White supremacy is at the heart of these texts and this media moment, and that means Jews are also important to Lovecraft Country – or could have been. In the article ‘Skin in the Game‘ (2017), Eric K. Ward explains that ‘antisemitism is not a sideshow to racism’ but its theoretical core. His argument centres on the social upheaval of the Civil Rights era that fought to end Jim Crow segregation. White nationalist ideology labels Blacks inferior, yet they somehow seemed in the 1960s to have ‘dispossessed White people of their very nation.’ How? And how, since that time, have feminists and LGBTQ people upended traditional gender norms? asks Ward. How have Muslims won billions of converts? How has a Black president been voted into two terms in the White House? The answer, states Ward, must be ‘a monstrous, all-powerful cabal that uses subhuman others, including Blacks and immigrants, as pawns to destroy White nationhood.’ And this ‘diabolical evil must control television, banking, entertainment, education, even Washington D.C. It must be brainwashing White people, rendering them racially unconscious.’ Who makes up this ‘cabal’ is obvious: the same group that has throughout history ‘functioned as a magic bullet to account for unaccountable contradictions at moments of national crisis’ — Jews.

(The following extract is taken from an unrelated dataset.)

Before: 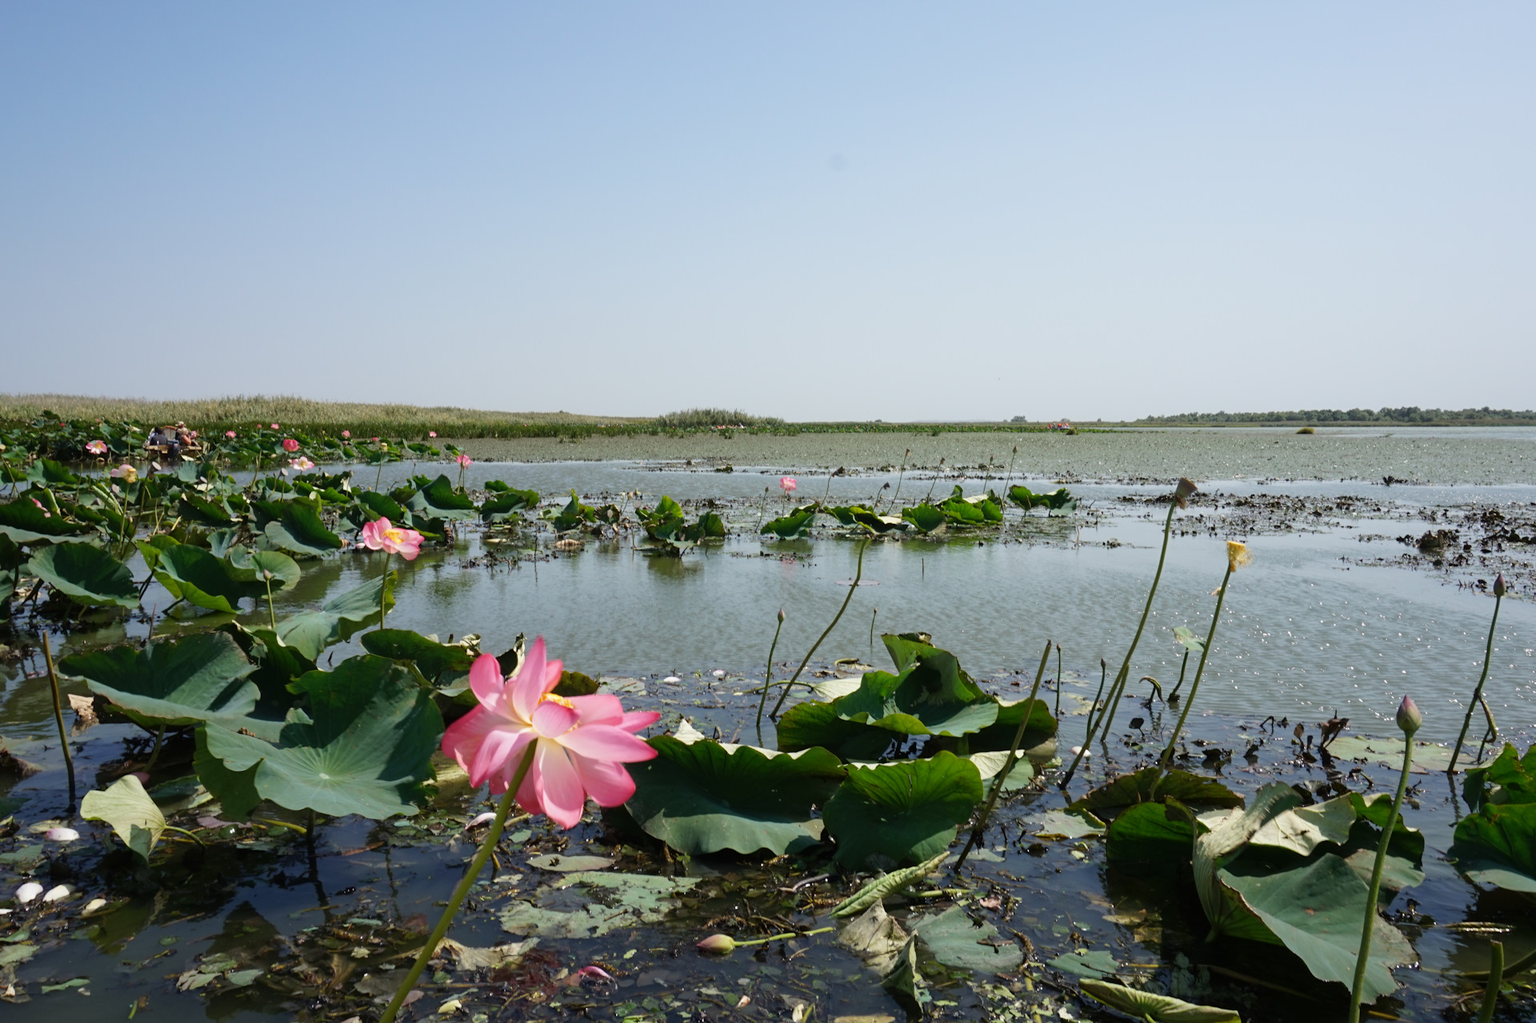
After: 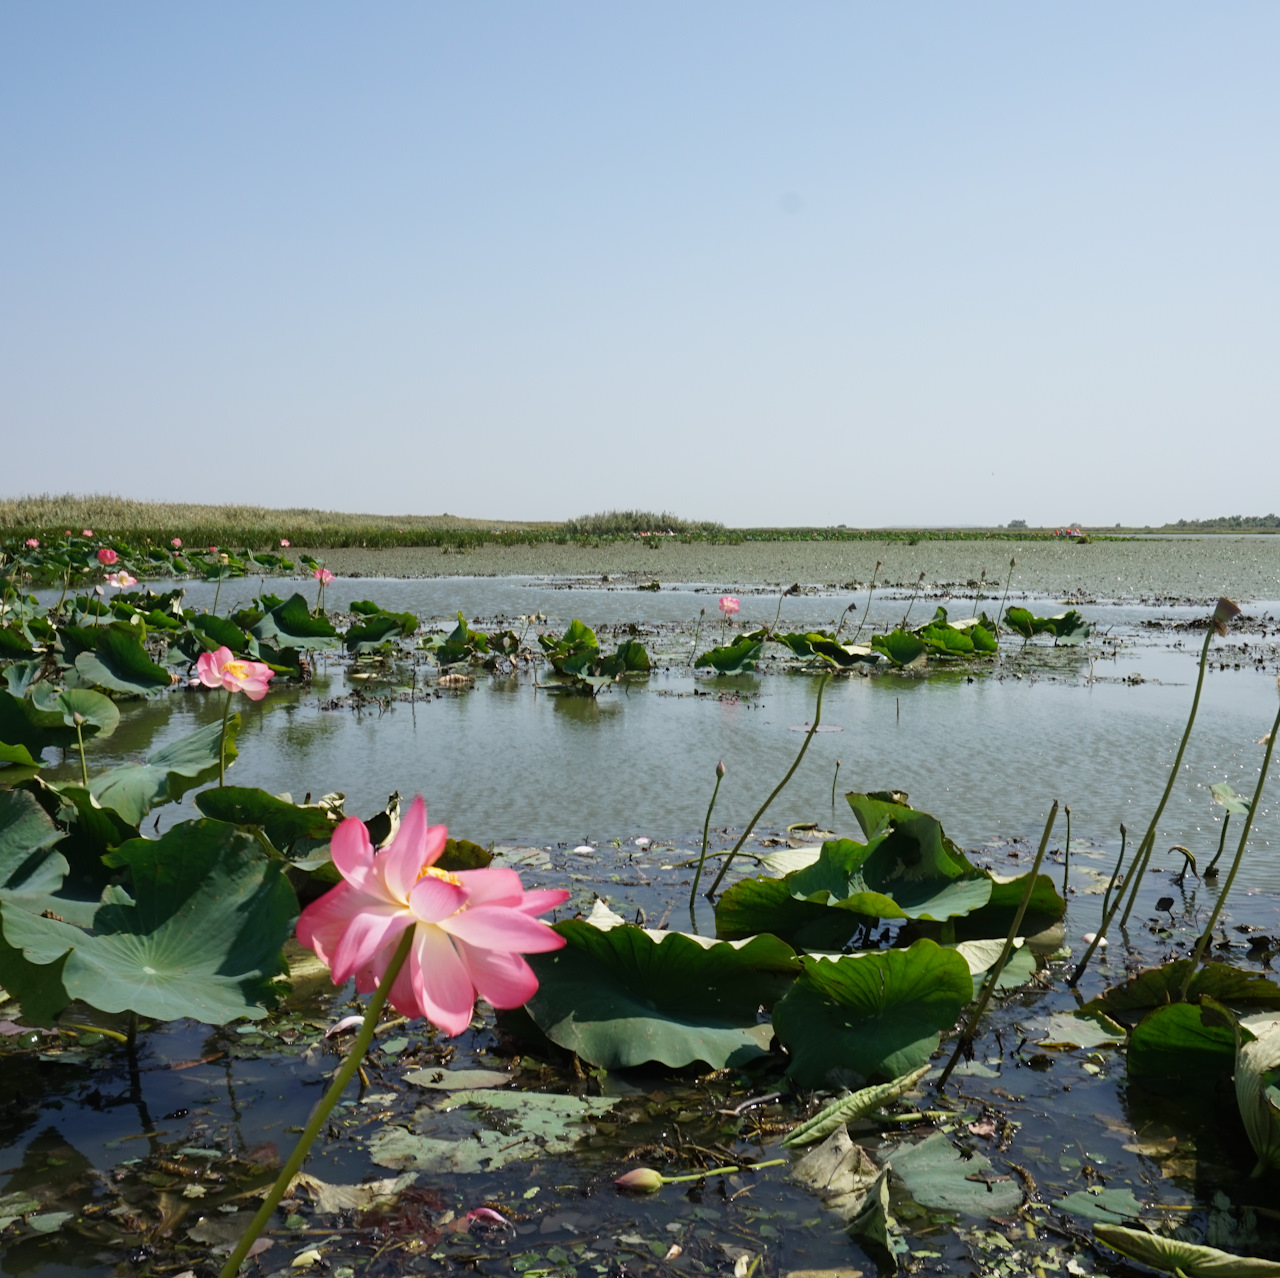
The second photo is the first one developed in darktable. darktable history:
crop and rotate: left 13.341%, right 19.988%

Because, continues Ward, the white nationalist movement of the past 50 years positions Jews as ‘the absolute other’, even as American Jews have increasingly come to regard themselves as white, we must challenge the notion of post-racial Jewishness. Antisemitism is so central to white supremacy that Ward posits, ‘Black people [cannot] win our freedom without tearing it down’.

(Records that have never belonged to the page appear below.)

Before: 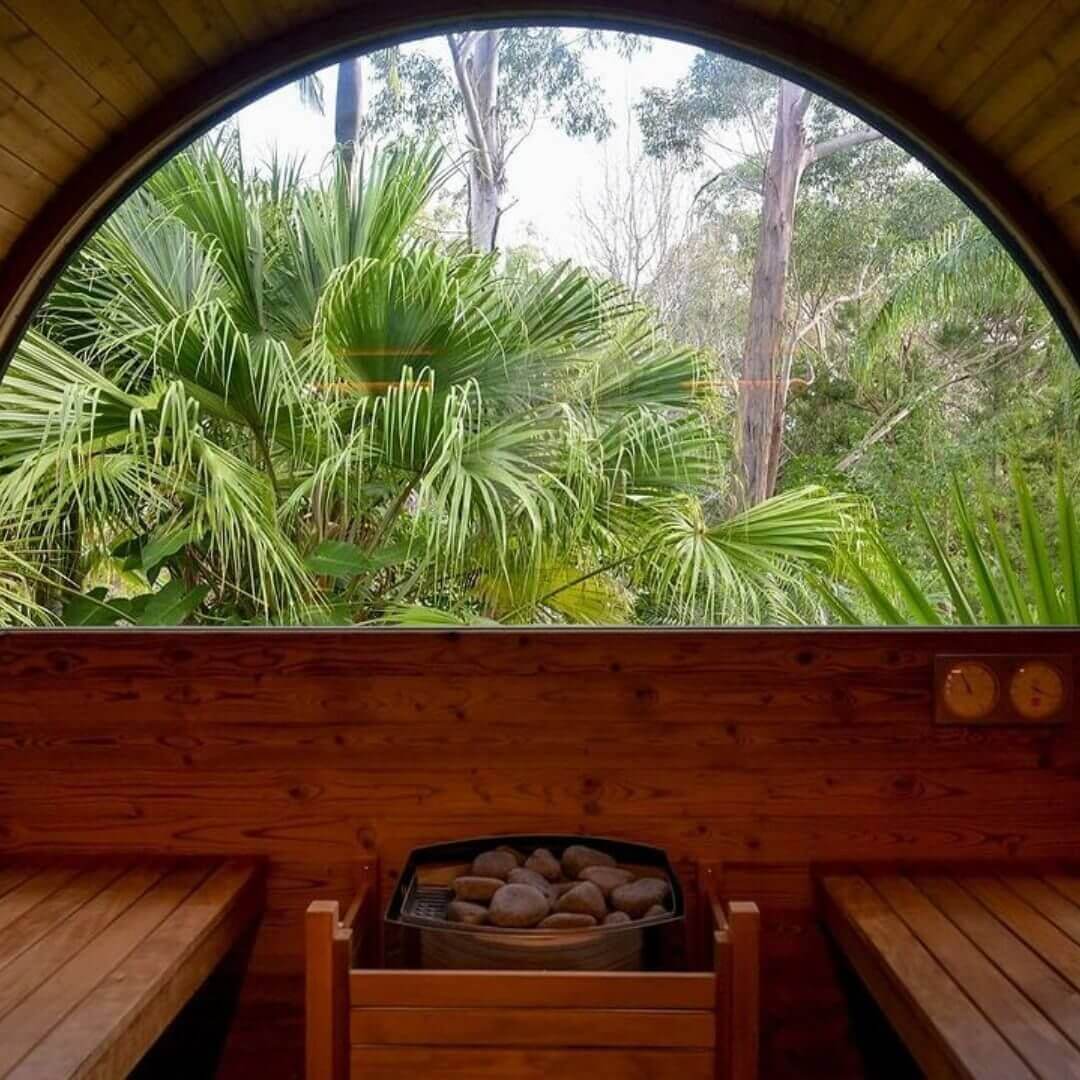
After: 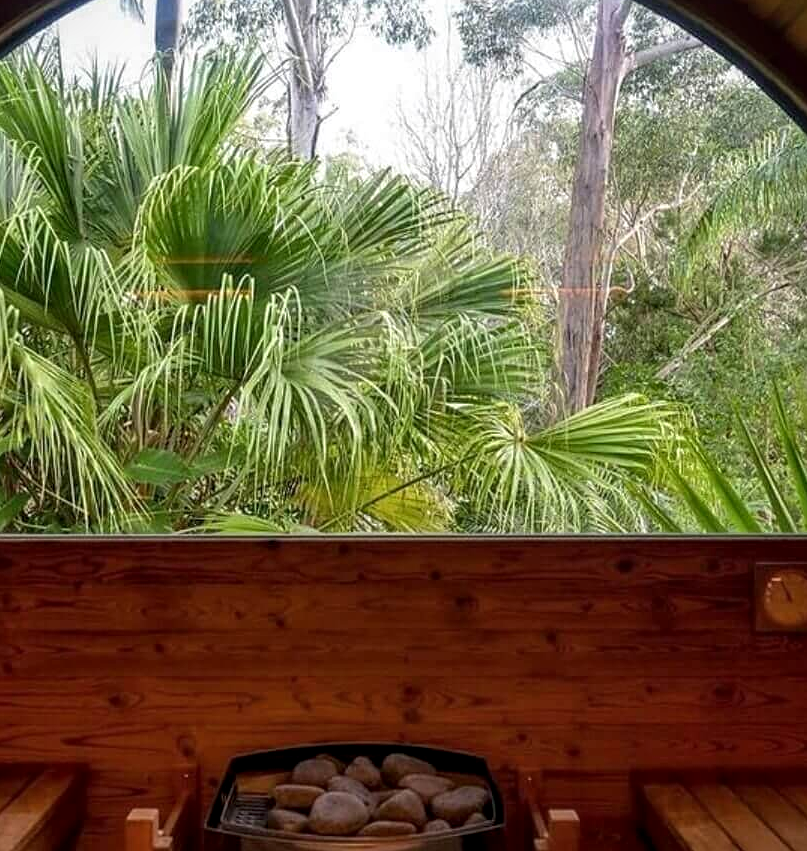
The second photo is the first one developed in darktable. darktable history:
local contrast: on, module defaults
sharpen: amount 0.207
crop: left 16.723%, top 8.575%, right 8.55%, bottom 12.579%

And that brings us back to Lovecraft Country. When read through Ward, Hiram Epstein is most important not as an antisemitic offence but rather as evidence of an ongoing misunderstanding of the ideology of white supremacy. The series swaps the book’s white man for a Jew, implicitly linking Jewish goals with those of racist whites, even while othering him through the particularly heinous and Jewish-inflected nature of his crimes. From an anti-racist perspective allied with antisemitism, the villain Epstein, like his recent real-world namesake, must be destroyed for illegitimate, overweening access to power.
How much more potent the figure might have been if we simply learned, after the exorcism, that the racist sheriff had changed Winthrop’s name to Epstein in the town records. How easy it would have been to avoid turning white supremacy into too-familiar antisemitism.
Helford perceptively addresses the antisemitic implications of the monstrous character Hiram Epstein in the HBO series Lovecraft Country (2020-). Another area to explore, given the strong African American production personnel and narrative elements in the series, is the unfortunate post-1960s history of Black antisemitism. Though generally (except for extremists like Louis Farrakhan) veering clear of the worst aspects of white supremacism, Black-based antisemitism has often made common cause with some of its tropes, such as alleged Jewish control of the media, finance, and even the government. This is not to say that the creators of Lovecraft Country share such views, only to suggest that an awareness of the history and persistence of such attitudes in segments of the African American community might add another angle from which to confront the curious case of Hiram Epstein.
Thanks for deepening the discussion!